Das zweibeinige Lebewesen starrt mich an. In seinen Vorderpfoten hält es ein Werkzeug, mit dem er die Erde absticht, umwirft und ihr eine neue Form gibt. Ich verspüre Angst. Ich verspüre Todesangst, denn viel zu vieler meiner Verwanden wurden von diesem Werkzeug totgeschlagen oder gar zerteilt. Viel zu viele meiner Verwanden wurden mit voller Absicht, durch solch einen Zweibeiner oder seine Hilfsmittel getötet. Ich versuche zu fliehen. Ich krieche einen Hang hinauf und rutsche wieder und wieder im lockeren Sand ab. Jede Sekunde rechne ich damit, dass etwas kommt, das mein Leben beendet. Doch es passiert nichts. Ich drehe mich um. Ich sehe den Zweibeiner. Er hat sein Werkzeug neben sich auf den Boden gelegt und schaut mich musternd an. Er greift in seine künstliche Haut und sucht etwas. Ach, was wird er nur aus seiner künstlichen Haut holen? Was wird er hervorholen, mit dem er mir zu Leibe rückt? Ich begebe mich in Abwehrhaltung. Ich bin auf alles gefasst, als der Zweibeiner plötzlich ein schwarzes, künstliches Objekt, in Form eines Flachen Steins, in seinen Vorderpfoten hält. Es ist ein Objekt, auf dessen eine Seite er schaut, während er die andere Seite auf mich richtet. Dann bleibt der Zweibeiner plötzlich einen Moment ganz still und ruhig stehen, bevor er den künstlichen Stein wieder in seine künstliche Haut steckt. Er steckt den Stein weg und entfernt sich von mir. Er geht zurück und setzt sich auf einen am Boden liegenden Baumstamm, von dem aus er mich weiter beobachtet. Ich bin irritiert. Ich bin verwundert. Doch dann reise ich mich zusammen und schlängle mich davon. Ich schlängle mich fort von diesem Ort der Zerstörung, hin zu einem Haufen Astholz, der gestern noch nicht da war. Ich erreiche den Haufen und krieche unter ihn. Diesen Hort der Sicherheit erreicht, sehe ich mich noch einmal nach dem Zweibeiner um. Er ist wieder aufgestanden und hält erneut sein Werkzeug in den Vorderpfoten. Er sieht mich an und seine Lippen ziehen sich in die Breite. Dann senkt er kurz seinen Kopf und hebt ihn anschließend wieder, während er mich die ganze Zeit anschaut. Nach der Beendigung der Geste macht er sich schließlich von Neuem daran, die Erde nach seinem Willen zu formen.

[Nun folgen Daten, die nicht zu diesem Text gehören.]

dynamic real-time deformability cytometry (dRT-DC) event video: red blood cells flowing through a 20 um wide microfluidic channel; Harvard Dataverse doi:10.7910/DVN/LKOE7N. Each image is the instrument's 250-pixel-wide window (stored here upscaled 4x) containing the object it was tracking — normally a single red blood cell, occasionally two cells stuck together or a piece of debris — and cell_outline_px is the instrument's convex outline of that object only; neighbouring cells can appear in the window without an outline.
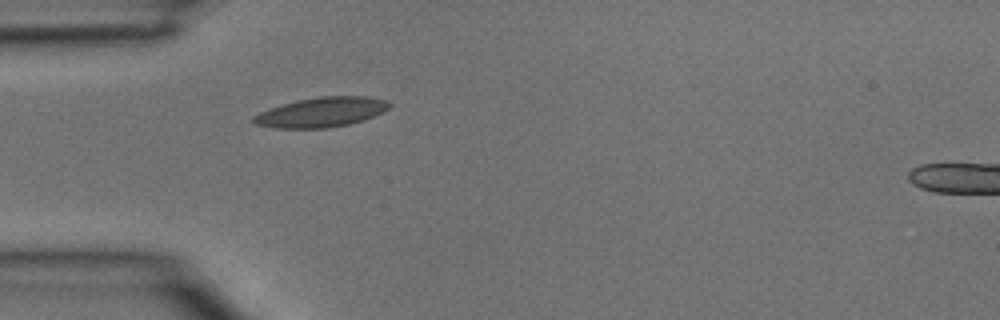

Ich liege unter dem Asthaufen und bin von der Aufregung erschöpft. Ich bin müde. Und während der Zweibeiner weiter die Erde formt und ich die Erschütterungen spüre, schlafe ich ein. Ich schlafe ein und hoffe, dass ich auch zukünftig nur Zweibeinern begegnen werde, die mein Leben schonen. Ich hoffe, dass ich nicht das Pech haben werde, dass viele meiner Artgenossen hatten und immer noch haben, nämlich sofort durch Zweibeiner, bei Sicht, mutwillig und kaltblütig getötet zu werden.